Consequently what we see Tennant create in a remarkably coherent fashion is a young man in many ways determined to restore the dignity of the Danish throne, and if that means killing his step-father (who has confessed to the murder anyway, and plots more), making his mother a widow again, killing Polonius by mistake, and then not giving it a second thought, sending poor old Ophelia to a watery mad house before running off to England where he no doubt sought council with our own Royal Family (and HRH The Prince of Wales was in the audience last Monday too) before returning to settle a few scores, dying nobly in the process. And it all made wonderful sense, as did the last line of this production where Horatio proclaims:


Now cracks a noble heart.

Good night sweet prince:

And flights of angels sing thee to thy rest!

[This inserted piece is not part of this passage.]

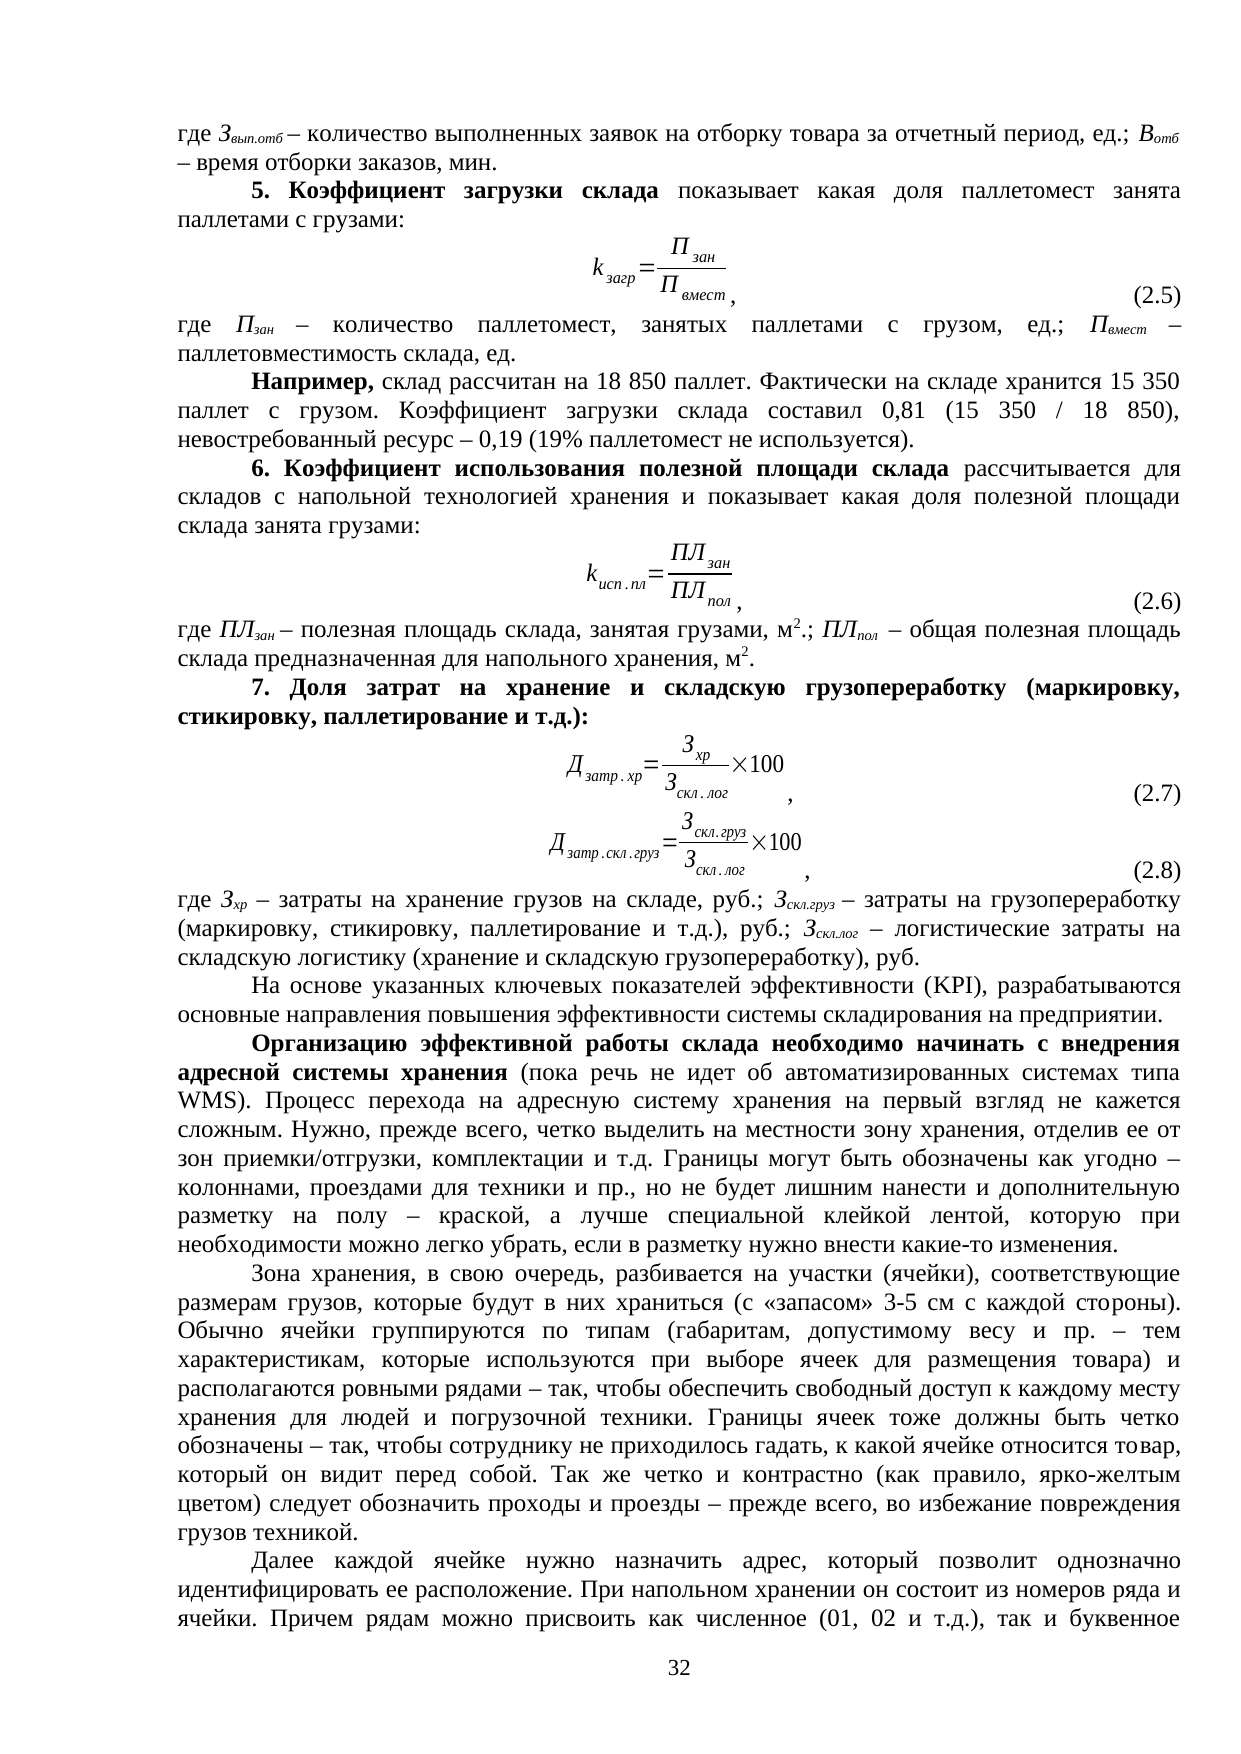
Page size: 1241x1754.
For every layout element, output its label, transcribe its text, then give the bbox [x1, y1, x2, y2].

text , (2.8) [177, 807, 1181, 884]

Nothing more is said ( all of the final dialogue between Fortinbras and Horatio has been cut) and, in a fading light we see Horatio fall to his knees as Fortinbras enters. By allowing the play to end on the above three lines Doran has made clear what he feels to be Shakespeare's own real feelings for Hamlet – that he was a good and strong man struggling with, and 'winning', an almost impossible fight, that - with the help of the young Norwegian prince Fortibras – will mark the end of the rottenness in Denmark. It was wholly convincing and a wholly convincing performance by Tennant. It was masterful.


And although there were masterful performances by the rest of the cast, not least Patrick Stewart's chilling, erudite, and Saville Row suited Claudius, John Woodvine's Player King, Jim Hooper's hilarious Dumb Show Queen, Peter De Jersey's Horatio, Penny Downie's truly troubled Gertrude, Mary Gale's compelling Ophelia, and Oliver Ford Davies' superb, and superbly funny Polonius, this Hamlet belongs to David Tennant.


Hamlet plays in Stratford until November 15th, when it transfers to the West End of London.